● **Saved entries**:
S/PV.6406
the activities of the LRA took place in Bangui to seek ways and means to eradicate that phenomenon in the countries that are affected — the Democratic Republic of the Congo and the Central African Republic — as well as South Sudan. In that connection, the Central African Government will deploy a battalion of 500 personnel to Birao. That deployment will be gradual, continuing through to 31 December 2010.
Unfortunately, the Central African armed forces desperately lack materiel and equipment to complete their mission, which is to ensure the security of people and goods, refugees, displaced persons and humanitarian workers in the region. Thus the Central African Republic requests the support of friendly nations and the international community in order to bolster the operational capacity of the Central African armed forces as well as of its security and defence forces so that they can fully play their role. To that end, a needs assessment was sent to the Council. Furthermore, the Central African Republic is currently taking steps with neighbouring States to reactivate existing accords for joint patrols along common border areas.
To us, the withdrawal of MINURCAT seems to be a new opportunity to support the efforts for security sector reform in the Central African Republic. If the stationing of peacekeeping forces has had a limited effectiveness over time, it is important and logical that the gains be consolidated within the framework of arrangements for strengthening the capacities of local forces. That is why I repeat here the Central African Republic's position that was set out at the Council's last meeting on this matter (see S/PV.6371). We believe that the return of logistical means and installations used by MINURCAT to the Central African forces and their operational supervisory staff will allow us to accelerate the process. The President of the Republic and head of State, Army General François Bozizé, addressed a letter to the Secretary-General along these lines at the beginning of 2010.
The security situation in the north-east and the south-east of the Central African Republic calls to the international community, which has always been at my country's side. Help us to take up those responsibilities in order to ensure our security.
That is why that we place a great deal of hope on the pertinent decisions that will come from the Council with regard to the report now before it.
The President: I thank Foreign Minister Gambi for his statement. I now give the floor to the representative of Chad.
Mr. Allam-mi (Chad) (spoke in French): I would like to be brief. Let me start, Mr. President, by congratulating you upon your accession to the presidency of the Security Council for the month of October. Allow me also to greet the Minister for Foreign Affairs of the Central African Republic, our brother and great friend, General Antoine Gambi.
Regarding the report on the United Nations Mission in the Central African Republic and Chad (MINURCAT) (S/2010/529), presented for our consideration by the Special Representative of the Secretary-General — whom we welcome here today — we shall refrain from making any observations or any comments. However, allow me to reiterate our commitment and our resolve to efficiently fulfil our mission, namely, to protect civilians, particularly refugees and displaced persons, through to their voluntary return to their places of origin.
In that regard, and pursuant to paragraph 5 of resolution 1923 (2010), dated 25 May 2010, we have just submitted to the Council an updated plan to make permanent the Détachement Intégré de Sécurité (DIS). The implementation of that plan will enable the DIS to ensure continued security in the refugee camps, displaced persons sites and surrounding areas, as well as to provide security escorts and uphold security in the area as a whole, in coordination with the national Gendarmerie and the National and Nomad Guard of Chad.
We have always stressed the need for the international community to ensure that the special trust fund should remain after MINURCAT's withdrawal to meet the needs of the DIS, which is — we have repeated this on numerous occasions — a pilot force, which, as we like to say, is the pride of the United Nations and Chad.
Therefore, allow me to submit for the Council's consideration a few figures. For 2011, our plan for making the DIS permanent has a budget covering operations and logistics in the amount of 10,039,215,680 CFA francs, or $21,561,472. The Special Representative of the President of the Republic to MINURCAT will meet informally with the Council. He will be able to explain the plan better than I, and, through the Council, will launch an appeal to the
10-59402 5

* * *

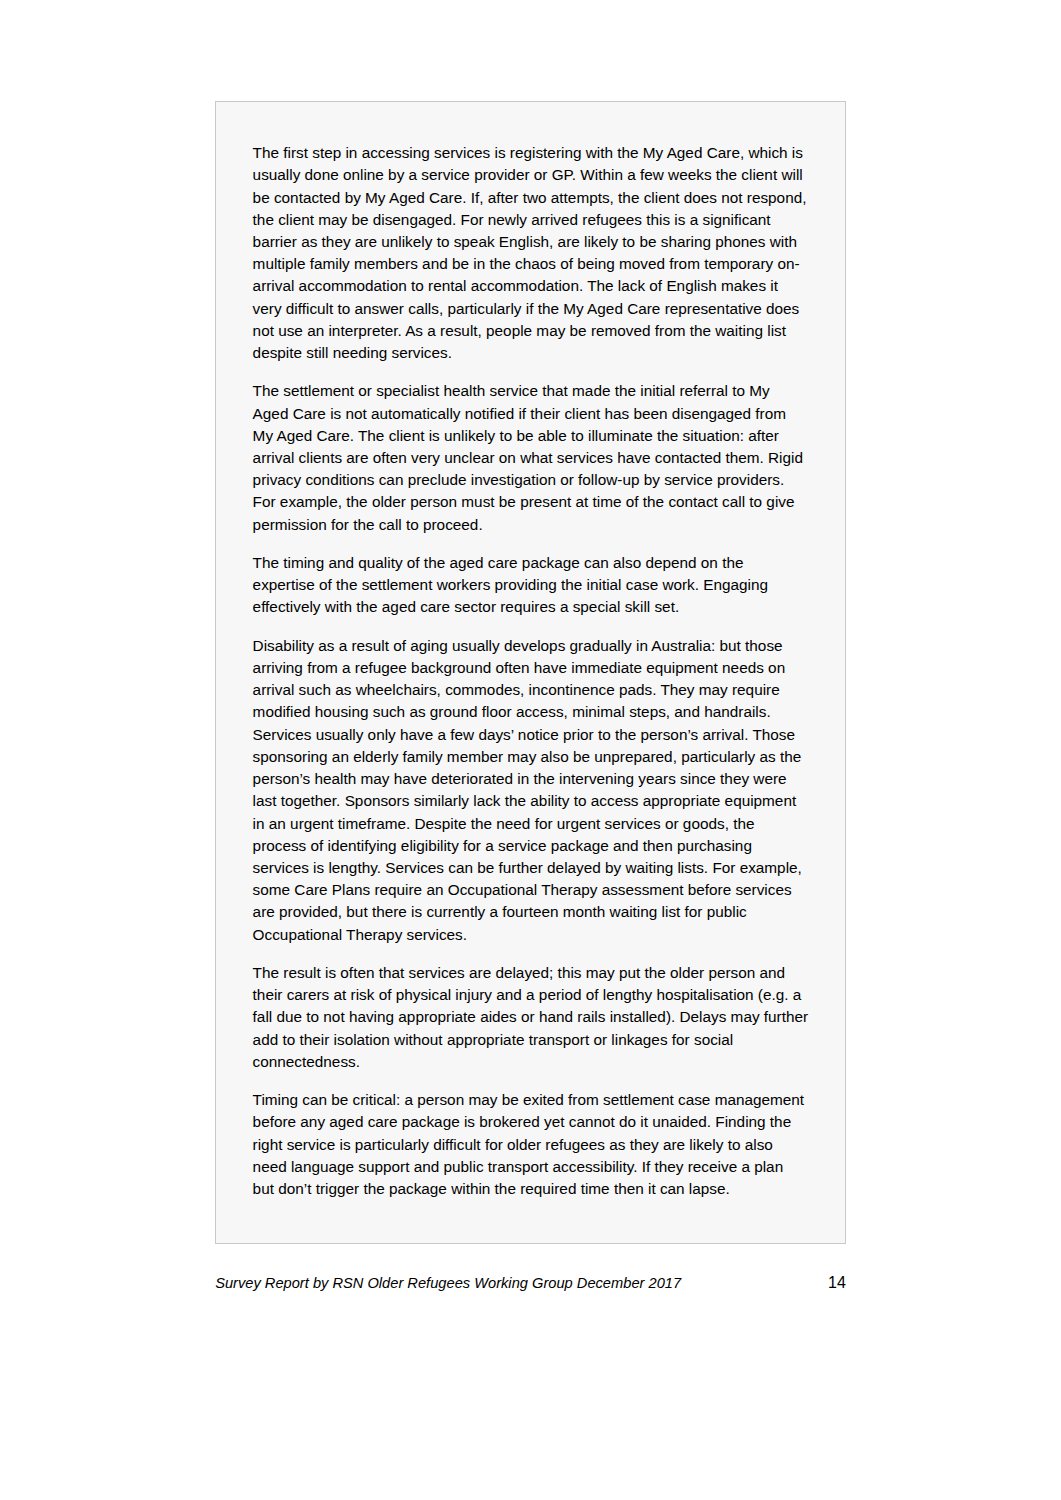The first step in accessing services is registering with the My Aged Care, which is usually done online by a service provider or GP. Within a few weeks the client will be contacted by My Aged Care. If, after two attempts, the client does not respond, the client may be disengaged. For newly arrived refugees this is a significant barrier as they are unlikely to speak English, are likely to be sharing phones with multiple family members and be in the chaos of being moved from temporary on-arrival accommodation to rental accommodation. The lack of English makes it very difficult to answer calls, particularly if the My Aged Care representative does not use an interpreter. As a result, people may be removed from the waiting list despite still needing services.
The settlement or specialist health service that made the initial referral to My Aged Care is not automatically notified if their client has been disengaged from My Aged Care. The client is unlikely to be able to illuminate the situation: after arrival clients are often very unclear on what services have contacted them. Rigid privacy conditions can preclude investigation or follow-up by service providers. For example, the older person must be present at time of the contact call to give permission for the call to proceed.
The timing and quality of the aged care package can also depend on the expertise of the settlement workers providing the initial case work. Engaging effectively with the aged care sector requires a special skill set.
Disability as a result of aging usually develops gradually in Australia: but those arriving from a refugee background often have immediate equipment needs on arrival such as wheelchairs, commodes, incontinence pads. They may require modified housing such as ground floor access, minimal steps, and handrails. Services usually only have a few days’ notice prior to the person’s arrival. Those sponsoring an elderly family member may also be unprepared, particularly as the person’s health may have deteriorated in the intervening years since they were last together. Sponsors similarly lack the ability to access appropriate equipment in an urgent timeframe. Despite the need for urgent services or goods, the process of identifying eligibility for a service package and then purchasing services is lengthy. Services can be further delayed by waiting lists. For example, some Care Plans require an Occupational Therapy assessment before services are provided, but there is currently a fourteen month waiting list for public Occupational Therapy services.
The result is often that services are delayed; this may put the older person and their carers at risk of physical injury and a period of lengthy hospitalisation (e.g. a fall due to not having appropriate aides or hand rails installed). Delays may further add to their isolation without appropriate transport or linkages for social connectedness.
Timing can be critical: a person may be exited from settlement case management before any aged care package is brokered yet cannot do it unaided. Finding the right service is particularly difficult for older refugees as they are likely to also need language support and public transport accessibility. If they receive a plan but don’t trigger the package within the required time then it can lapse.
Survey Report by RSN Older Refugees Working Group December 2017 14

● **Problem details**: Taking the line with "That is why that" as the first and the line with "The President: I" as the last, retype that stretch of the data above exactly, with no other lines.

● **Task result**:
That is why that we place a great deal of hope on the pertinent decisions that will come from the Council with regard to the report now before it.
The President: I thank Foreign Minister Gambi for his statement. I now give the floor to the representative of Chad.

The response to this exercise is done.